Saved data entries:
--------------------------------------------------
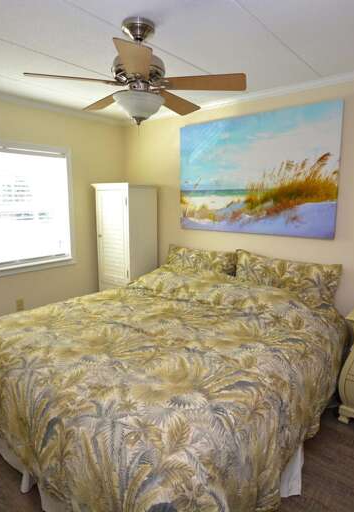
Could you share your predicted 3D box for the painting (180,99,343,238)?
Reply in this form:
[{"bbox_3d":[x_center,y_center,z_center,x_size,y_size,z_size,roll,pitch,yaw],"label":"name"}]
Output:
[{"bbox_3d":[0.622,-0.713,2.883,1.513,1.028,0.041,9,14,39],"label":"painting"}]

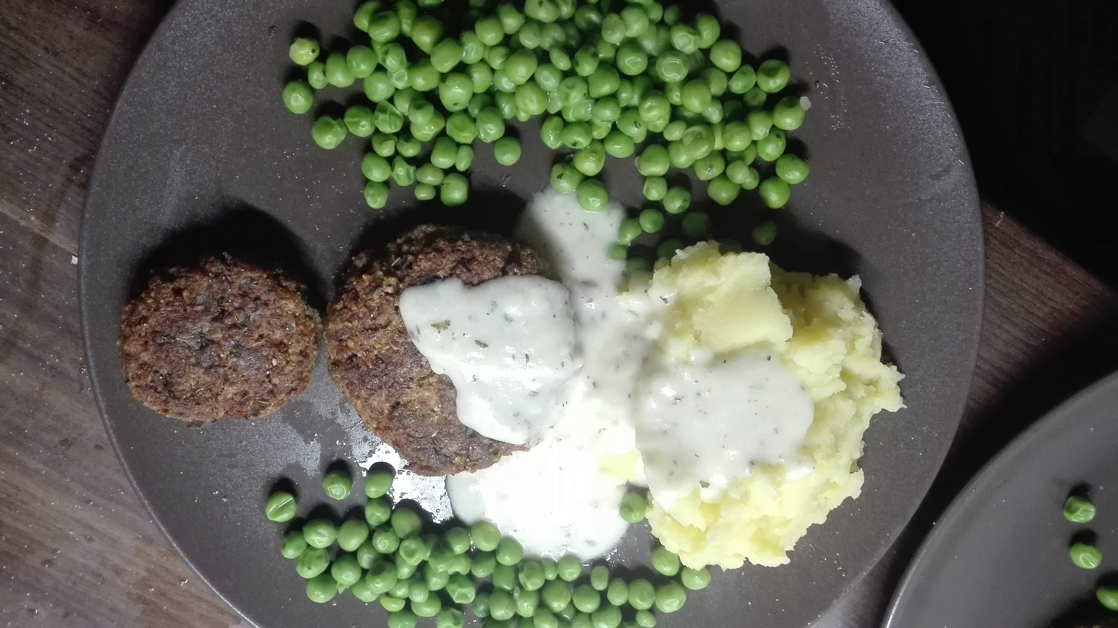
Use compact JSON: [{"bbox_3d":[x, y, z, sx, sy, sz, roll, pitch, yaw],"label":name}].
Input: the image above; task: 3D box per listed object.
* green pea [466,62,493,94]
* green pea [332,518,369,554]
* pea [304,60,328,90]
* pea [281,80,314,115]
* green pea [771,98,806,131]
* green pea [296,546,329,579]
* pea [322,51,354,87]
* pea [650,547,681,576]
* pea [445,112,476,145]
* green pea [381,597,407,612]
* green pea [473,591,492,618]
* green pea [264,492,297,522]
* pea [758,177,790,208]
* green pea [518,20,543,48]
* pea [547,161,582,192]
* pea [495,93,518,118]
[{"bbox_3d":[-0.026,-0.075,0.256,0.009,0.009,0.010,0,82,0],"label":"green pea"},{"bbox_3d":[-0.061,0.066,0.237,0.009,0.009,0.010,37,83,5],"label":"green pea"},{"bbox_3d":[-0.067,-0.066,0.222,0.007,0.007,0.008,0,102,-2],"label":"pea"},{"bbox_3d":[-0.072,-0.060,0.222,0.009,0.009,0.009,0,101,-1],"label":"pea"},{"bbox_3d":[0.065,-0.057,0.226,0.009,0.009,0.010,0,101,-1],"label":"green pea"},{"bbox_3d":[-0.076,0.077,0.248,0.010,0.010,0.010,0,101,-1],"label":"green pea"},{"bbox_3d":[-0.061,-0.068,0.222,0.008,0.009,0.009,-14,102,1],"label":"pea"},{"bbox_3d":[0.035,0.082,0.264,0.009,0.009,0.010,0,101,-2],"label":"pea"},{"bbox_3d":[-0.028,-0.052,0.226,0.009,0.009,0.009,0,102,-2],"label":"pea"},{"bbox_3d":[-0.053,0.093,0.258,0.008,0.007,0.005,13,101,-4],"label":"green pea"},{"bbox_3d":[-0.024,0.094,0.259,0.007,0.008,0.008,0,102,-2],"label":"green pea"},{"bbox_3d":[-0.086,0.060,0.248,0.010,0.009,0.009,0,102,-2],"label":"green pea"},{"bbox_3d":[0.063,-0.035,0.233,0.009,0.009,0.009,0,102,-2],"label":"pea"},{"bbox_3d":[-0.008,-0.078,0.225,0.006,0.007,0.007,0,101,-2],"label":"green pea"},{"bbox_3d":[0.002,-0.043,0.252,0.010,0.010,0.010,0,83,-1],"label":"pea"},{"bbox_3d":[-0.014,-0.058,0.223,0.007,0.007,0.008,0,101,-1],"label":"pea"}]

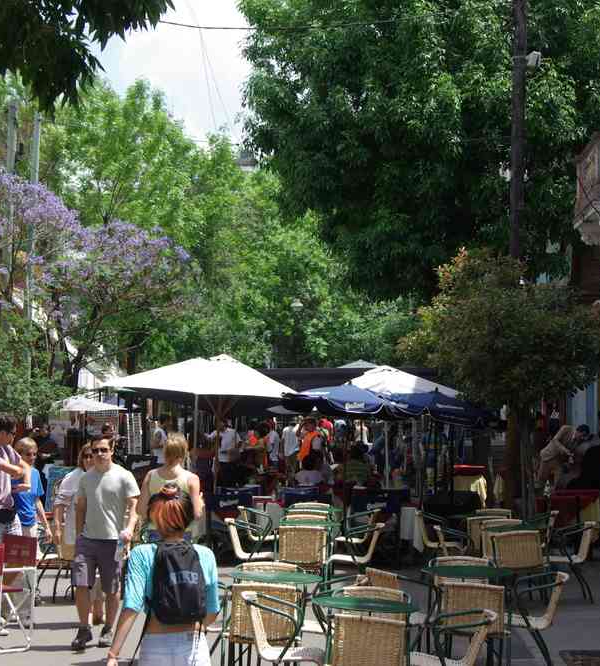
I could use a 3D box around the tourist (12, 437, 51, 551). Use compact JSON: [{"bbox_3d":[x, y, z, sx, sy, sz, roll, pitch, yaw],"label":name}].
[{"bbox_3d":[-2.462,1.804,16.234,0.500,1.700,0.360,1,-2,-20],"label":"tourist"}]

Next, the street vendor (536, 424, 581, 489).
[{"bbox_3d":[3.704,2.119,25.451,0.720,1.580,0.520,0,-2,12],"label":"street vendor"}]

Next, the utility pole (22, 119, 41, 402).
[{"bbox_3d":[-6.789,-0.838,45.089,0.220,9.600,0.220,1,-3,0],"label":"utility pole"}]

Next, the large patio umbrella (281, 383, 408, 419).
[{"bbox_3d":[0.679,1.774,23.046,1.950,2.300,1.950,0,-2,2],"label":"large patio umbrella"}]

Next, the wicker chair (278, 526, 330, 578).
[{"bbox_3d":[0.029,2.278,17.343,0.550,0.810,0.560,0,-2,2],"label":"wicker chair"}]

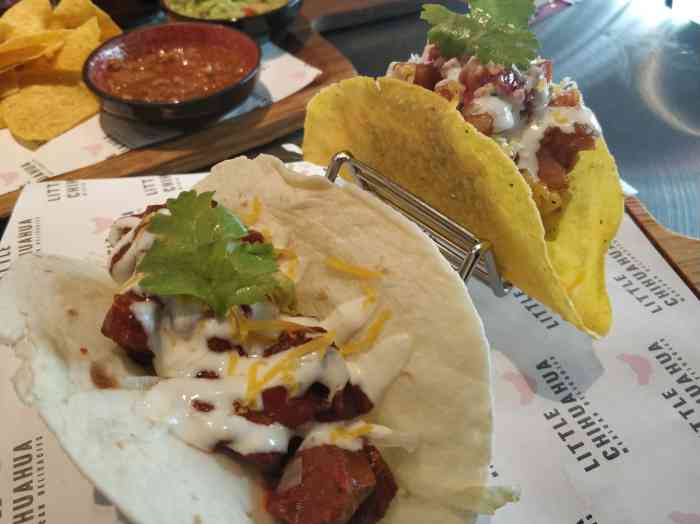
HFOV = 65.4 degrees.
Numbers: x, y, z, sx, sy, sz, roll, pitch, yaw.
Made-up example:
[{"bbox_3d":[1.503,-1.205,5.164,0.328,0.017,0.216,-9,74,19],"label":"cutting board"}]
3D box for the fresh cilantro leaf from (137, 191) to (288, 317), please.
[{"bbox_3d":[-0.039,-0.002,0.154,0.039,0.013,0.044,-19,59,-14],"label":"fresh cilantro leaf"}]

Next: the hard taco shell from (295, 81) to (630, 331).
[{"bbox_3d":[0.040,-0.040,0.209,0.049,0.070,0.151,-31,51,-28],"label":"hard taco shell"}]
--------------------------------------------------
Directions for this task |
Output everything from the line containing "Next, the large" down to the end of the data as a numbered list, omitting blank lines and leaving out the pictures.

Answer box |
1. Next, the large patio umbrella (281, 383, 408, 419).
2. [{"bbox_3d":[0.679,1.774,23.046,1.950,2.300,1.950,0,-2,2],"label":"large patio umbrella"}]
3. Next, the wicker chair (278, 526, 330, 578).
4. [{"bbox_3d":[0.029,2.278,17.343,0.550,0.810,0.560,0,-2,2],"label":"wicker chair"}]
5. HFOV = 65.4 degrees.
6. Numbers: x, y, z, sx, sy, sz, roll, pitch, yaw.
7. Made-up example:
8. [{"bbox_3d":[1.503,-1.205,5.164,0.328,0.017,0.216,-9,74,19],"label":"cutting board"}]
9. 3D box for the fresh cilantro leaf from (137, 191) to (288, 317), please.
10. [{"bbox_3d":[-0.039,-0.002,0.154,0.039,0.013,0.044,-19,59,-14],"label":"fresh cilantro leaf"}]
11. Next: the hard taco shell from (295, 81) to (630, 331).
12. [{"bbox_3d":[0.040,-0.040,0.209,0.049,0.070,0.151,-31,51,-28],"label":"hard taco shell"}]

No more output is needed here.